• Main Menu
  • DNS and Active Directory Integration


    DNS is the primary name registration and resolution service in Windows 2000 and Windows Server 2003. It provides a hierarchically distributed and scalable database, name registration, name resolution and service location for Windows 2000 and Windows Server 2003 clients, and locates domain controllers for logon. A DNS server is a computer running the DNS Server service that provides domain name services. The DNS server manages the DNS database that is located on it. The information in the DNS server’s database pertains to a portion of the DNS domain tree structure or name space.

    A DNS zone is the contiguous portion of the DNS domain name space over which a DNS server has authority or is authoritative. A zone is a portion of a name space, it is not a domain. A domain is a branch of the DNS name space. A DNS zone can contain one or more contiguous domains. A DNS server can be authoritative for multiple DNS zones. Zone files store resource records for the zones over which a DNS server has authorityDNS and Active Directory Integration

    In DNS, a standard primary DNS server is the authoritative DNS server for a DNS zone. There are a number of zones used in Windows Server 2003 DNS. The different types of zones used in Windows Server 2003 DNS are listed below:

    • Primary zone: This is the only zone type that can be edited or updated because the data in the zone is the original source of the data for all domains in the zone. The DNS server that is authoritative for the specific primary zone updates the primary zone. Users can also back up data from a primary zone to a secondary zone.
    • Secondary zone: A secondary zone is a read-only copy of the zone that was copied from the master server during zone transfer.
    • Active Directory-integrated zone: a zone that stores its zone data in Active Directory. DNS zone files are not needed. This type of zone is an authoritative primary zone. Zone data of an Active Directory-integrated zone is replicated during the Active Directory replication process. Active Directory-integrated zones also enjoy the Active Directory’s security features.
    • Stub zone: a new Windows Server 2003 feature. Stub zones only contain those resource records necessary to identify the authoritative DNS servers for the master zone.

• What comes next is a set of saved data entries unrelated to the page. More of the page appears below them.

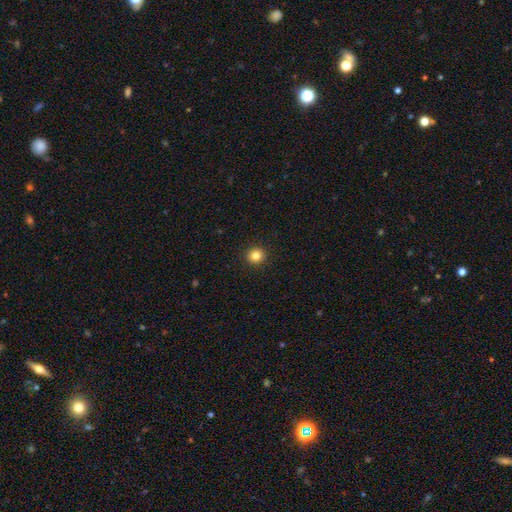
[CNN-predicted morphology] Smooth or featured?
  - smooth: 83% *
  - star or artifact: 12%
  - featured or disk: 5%
How rounded?
  - round: 91% *
  - in between: 8%
  - cigar-shaped: 1%
Merging?
  - none: 93% *
  - minor disturbance: 4%
  - major disturbance: 2%
  - merger: 1%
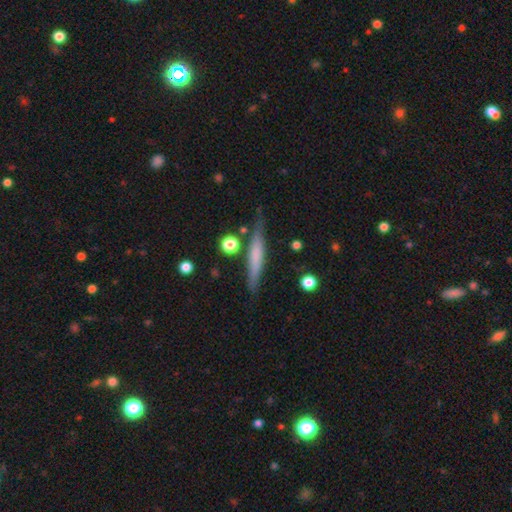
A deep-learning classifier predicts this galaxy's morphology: Smooth or featured? smooth (54%)
How rounded? cigar-shaped (92%)
Merging? none (79%)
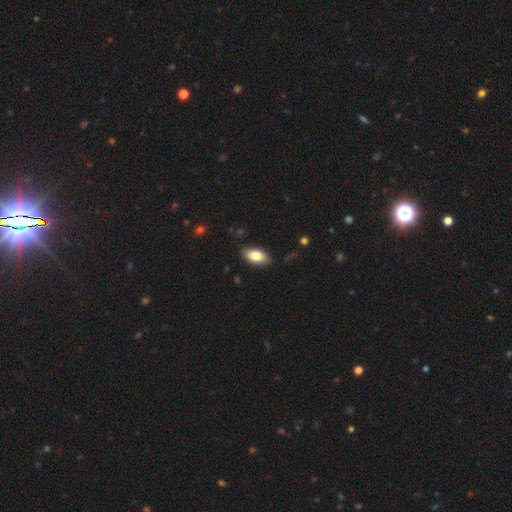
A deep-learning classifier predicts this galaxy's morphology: Smooth or featured? Predicted: smooth (p=0.85). How rounded? Predicted: in between (p=0.93). Merging? Predicted: none (p=0.87).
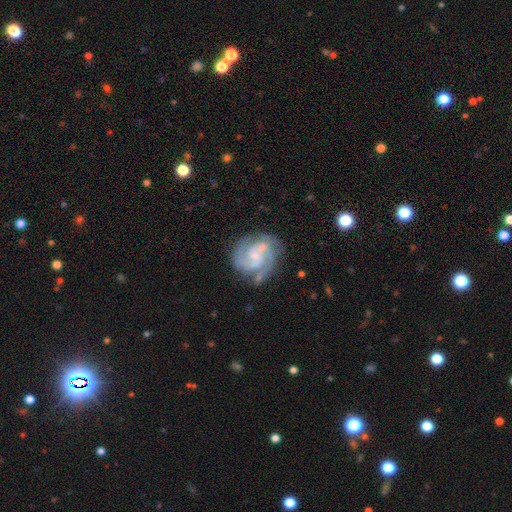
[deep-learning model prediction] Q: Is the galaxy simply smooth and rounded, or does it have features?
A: featured or disk — 87%.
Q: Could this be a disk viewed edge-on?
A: no — 98%.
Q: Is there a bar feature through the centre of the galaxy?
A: no — 52%.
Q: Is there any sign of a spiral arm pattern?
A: yes — 97%.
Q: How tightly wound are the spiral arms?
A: tight — 46%.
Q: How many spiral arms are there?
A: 2 — 49%.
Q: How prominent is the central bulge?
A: small — 57%.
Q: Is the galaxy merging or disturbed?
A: none — 70%.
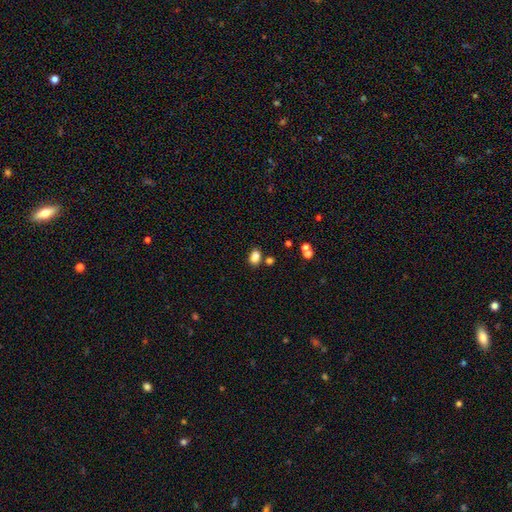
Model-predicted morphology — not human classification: Overall: smooth (83%). How rounded: in between (78%). Merging: none (70%).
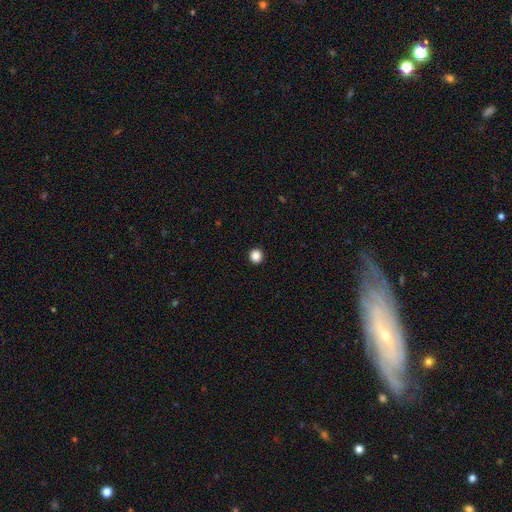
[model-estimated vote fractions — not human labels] Smooth or featured?
  - smooth: 87% *
  - star or artifact: 10%
  - featured or disk: 3%
How rounded?
  - round: 93% *
  - in between: 6%
  - cigar-shaped: 1%
Merging?
  - none: 94% *
  - minor disturbance: 4%
  - major disturbance: 1%
  - merger: 1%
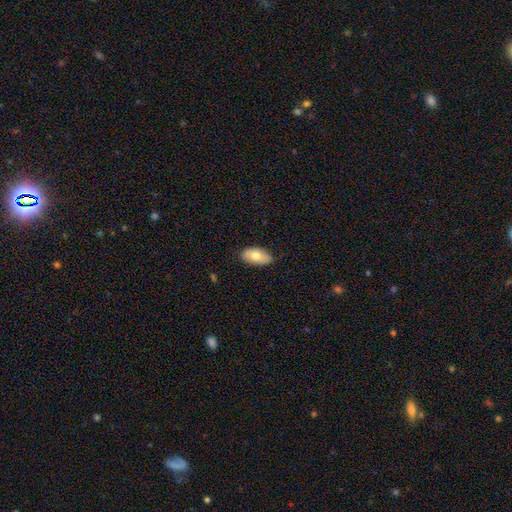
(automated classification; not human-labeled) The model was most divided on "smooth or featured": smooth: 74%, featured or disk: 19%, star or artifact: 6%. More confident: how rounded — in between (94%); merging — none (82%).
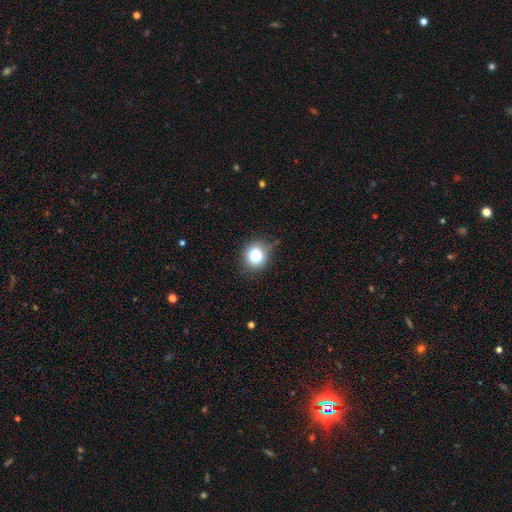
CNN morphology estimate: smooth_or_featured: smooth (p=0.84) [alt: star or artifact p=0.11]
how_rounded: round (p=0.80) [alt: in between p=0.19]
merging: none (p=0.76) [alt: minor disturbance p=0.17]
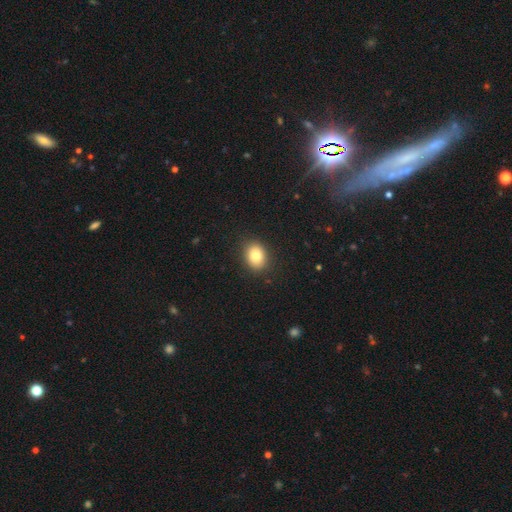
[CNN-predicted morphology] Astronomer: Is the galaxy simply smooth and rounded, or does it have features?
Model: smooth — 81%.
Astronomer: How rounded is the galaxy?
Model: in between — 50% (runner-up: round, 49%).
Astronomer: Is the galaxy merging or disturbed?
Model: none — 89%.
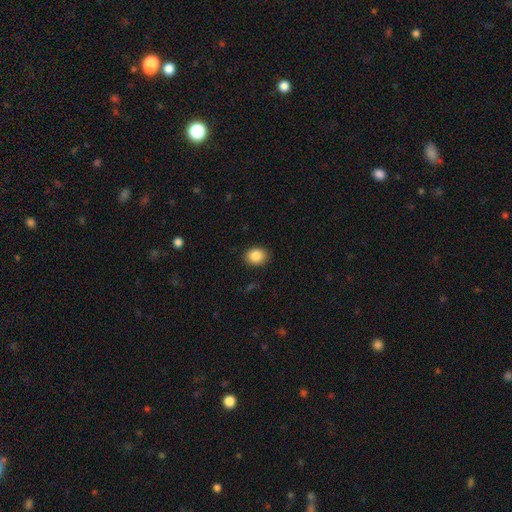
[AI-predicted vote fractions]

    The main zone types used in Windows Server 2003 DNS environments are primary zones and Active Directory-integrated zones. Both primary zones and secondary zones are standard DNS zones that use zone files. The main difference between primary zones and secondary zones is that primary zones can be updated. Secondary zones contain read-only copies of zone data.

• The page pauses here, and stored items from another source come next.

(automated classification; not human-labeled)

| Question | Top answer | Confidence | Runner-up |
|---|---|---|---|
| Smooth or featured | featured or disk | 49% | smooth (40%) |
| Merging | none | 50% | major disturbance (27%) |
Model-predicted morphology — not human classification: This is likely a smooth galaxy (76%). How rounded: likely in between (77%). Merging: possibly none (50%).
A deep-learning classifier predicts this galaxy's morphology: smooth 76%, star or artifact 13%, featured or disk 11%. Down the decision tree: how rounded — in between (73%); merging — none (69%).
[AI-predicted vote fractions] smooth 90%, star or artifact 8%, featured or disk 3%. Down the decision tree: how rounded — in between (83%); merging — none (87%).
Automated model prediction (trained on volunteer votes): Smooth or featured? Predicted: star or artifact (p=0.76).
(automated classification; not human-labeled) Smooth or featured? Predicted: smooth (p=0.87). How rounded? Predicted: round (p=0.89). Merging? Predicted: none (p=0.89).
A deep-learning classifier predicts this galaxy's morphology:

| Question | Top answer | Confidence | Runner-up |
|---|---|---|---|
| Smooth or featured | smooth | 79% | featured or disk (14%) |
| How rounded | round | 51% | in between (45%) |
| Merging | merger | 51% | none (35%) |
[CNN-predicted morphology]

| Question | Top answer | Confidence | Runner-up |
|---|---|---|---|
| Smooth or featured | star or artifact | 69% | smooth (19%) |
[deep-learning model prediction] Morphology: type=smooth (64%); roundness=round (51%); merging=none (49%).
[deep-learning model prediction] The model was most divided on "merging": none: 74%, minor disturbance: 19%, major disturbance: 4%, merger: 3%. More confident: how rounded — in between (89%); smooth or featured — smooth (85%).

    An Active Directory-integrated zone can be defined as an improved version of a primary DNS zone because it can use multi-master replication and the security features of Active Directory. The zone data of Active Directory-integrated zones are stored in Active Directory. Active Directory-integrated zones are authoritative primary zones.

    A few advantages that Active Directory-integrated zone implementations have over standard primary zone implementations are:

    • Active Directory replication is faster, which means that the time needed to transfer zone data between zones is far less.
    • The Active Directory replication topology is used for Active Directory replication and for Active Directory-integrated zone replication. There is no longer a need for DNS replication when DNS and Active Directory are integrated.
    • Active Directory-integrated zones can enjoy the Active Directory’s security features.
    • The need to manage Active Directory domains and DNS name spaces as separate entities is eliminated. This, in turn, reduces administrative overhead.
    • When DNS and Active Directory are integrated, the Active Directory-integrated zones are replicated and stored on any new domain controllers automatically. Synchronization takes place automatically when new domain controllers are deployed.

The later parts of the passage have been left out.